Task directions ->
Restrict the output to the lines below starting at the one that contains "128 166 571.69" and ending at the one that contains "1079 620 1959", and restate them word for word, both ends included.

Data for this task ->
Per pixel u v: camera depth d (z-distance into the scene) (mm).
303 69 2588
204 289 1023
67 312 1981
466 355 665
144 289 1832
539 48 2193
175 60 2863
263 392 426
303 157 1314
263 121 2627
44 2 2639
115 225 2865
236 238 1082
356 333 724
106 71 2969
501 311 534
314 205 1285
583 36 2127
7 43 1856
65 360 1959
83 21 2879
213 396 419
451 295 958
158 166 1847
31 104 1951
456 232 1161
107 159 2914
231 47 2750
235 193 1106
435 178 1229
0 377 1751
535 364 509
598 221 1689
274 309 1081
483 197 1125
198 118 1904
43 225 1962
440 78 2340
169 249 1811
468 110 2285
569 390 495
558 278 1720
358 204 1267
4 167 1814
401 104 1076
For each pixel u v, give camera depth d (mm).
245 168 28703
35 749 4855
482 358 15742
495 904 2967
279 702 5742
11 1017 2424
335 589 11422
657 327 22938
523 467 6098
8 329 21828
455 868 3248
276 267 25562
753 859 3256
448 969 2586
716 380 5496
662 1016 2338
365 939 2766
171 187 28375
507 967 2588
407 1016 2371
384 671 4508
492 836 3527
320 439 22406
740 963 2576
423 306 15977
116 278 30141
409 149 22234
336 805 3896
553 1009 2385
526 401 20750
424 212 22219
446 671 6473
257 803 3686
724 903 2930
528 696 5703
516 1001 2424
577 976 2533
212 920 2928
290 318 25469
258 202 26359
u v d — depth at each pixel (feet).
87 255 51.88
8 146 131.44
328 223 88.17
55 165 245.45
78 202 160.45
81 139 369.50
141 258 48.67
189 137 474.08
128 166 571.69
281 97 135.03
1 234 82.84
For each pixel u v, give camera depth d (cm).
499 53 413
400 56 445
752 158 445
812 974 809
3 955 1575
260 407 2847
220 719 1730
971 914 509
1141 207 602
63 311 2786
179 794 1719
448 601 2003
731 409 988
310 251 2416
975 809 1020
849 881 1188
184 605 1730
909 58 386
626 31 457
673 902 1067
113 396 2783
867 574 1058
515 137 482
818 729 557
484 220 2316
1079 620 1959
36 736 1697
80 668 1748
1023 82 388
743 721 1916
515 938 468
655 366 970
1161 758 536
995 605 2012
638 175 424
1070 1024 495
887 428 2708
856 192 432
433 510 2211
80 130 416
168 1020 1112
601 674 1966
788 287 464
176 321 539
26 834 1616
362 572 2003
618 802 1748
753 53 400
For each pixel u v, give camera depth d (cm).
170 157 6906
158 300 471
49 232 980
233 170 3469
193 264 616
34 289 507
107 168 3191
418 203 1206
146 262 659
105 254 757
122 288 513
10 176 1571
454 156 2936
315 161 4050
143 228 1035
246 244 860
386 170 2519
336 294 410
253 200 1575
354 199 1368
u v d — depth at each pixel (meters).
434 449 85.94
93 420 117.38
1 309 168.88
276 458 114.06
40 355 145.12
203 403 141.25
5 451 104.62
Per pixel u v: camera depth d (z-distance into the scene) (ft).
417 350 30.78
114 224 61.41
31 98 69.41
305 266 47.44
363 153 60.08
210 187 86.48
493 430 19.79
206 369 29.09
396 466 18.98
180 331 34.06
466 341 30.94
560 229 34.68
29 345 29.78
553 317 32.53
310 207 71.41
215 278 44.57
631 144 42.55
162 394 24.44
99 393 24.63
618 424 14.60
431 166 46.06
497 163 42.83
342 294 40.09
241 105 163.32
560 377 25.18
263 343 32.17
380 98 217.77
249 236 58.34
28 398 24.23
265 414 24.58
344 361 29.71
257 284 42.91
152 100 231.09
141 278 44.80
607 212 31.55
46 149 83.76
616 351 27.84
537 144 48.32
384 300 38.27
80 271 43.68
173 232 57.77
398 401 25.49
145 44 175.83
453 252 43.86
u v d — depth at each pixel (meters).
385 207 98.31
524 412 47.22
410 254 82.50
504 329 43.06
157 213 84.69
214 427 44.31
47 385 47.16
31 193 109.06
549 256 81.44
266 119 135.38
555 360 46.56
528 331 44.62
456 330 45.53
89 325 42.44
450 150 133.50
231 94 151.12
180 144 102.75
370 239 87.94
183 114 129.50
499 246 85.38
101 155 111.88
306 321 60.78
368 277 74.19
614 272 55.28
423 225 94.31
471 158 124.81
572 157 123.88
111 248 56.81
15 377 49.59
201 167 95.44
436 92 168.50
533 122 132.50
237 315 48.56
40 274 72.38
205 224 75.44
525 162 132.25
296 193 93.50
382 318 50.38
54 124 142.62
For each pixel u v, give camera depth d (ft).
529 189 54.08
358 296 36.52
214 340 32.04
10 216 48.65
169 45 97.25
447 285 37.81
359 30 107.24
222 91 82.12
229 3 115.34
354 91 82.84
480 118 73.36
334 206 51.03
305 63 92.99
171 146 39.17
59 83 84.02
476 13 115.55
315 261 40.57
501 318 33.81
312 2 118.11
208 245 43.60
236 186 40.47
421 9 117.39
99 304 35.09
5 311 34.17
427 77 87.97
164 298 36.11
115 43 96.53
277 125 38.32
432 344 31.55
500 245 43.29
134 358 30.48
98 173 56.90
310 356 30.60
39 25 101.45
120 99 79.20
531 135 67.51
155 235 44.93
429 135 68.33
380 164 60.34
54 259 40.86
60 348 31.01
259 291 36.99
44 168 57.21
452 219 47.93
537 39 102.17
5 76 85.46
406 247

Solution ->
128 166 571.69
281 97 135.03
1 234 82.84
For each pixel u v, give camera depth d (cm).
499 53 413
400 56 445
752 158 445
812 974 809
3 955 1575
260 407 2847
220 719 1730
971 914 509
1141 207 602
63 311 2786
179 794 1719
448 601 2003
731 409 988
310 251 2416
975 809 1020
849 881 1188
184 605 1730
909 58 386
626 31 457
673 902 1067
113 396 2783
867 574 1058
515 137 482
818 729 557
484 220 2316
1079 620 1959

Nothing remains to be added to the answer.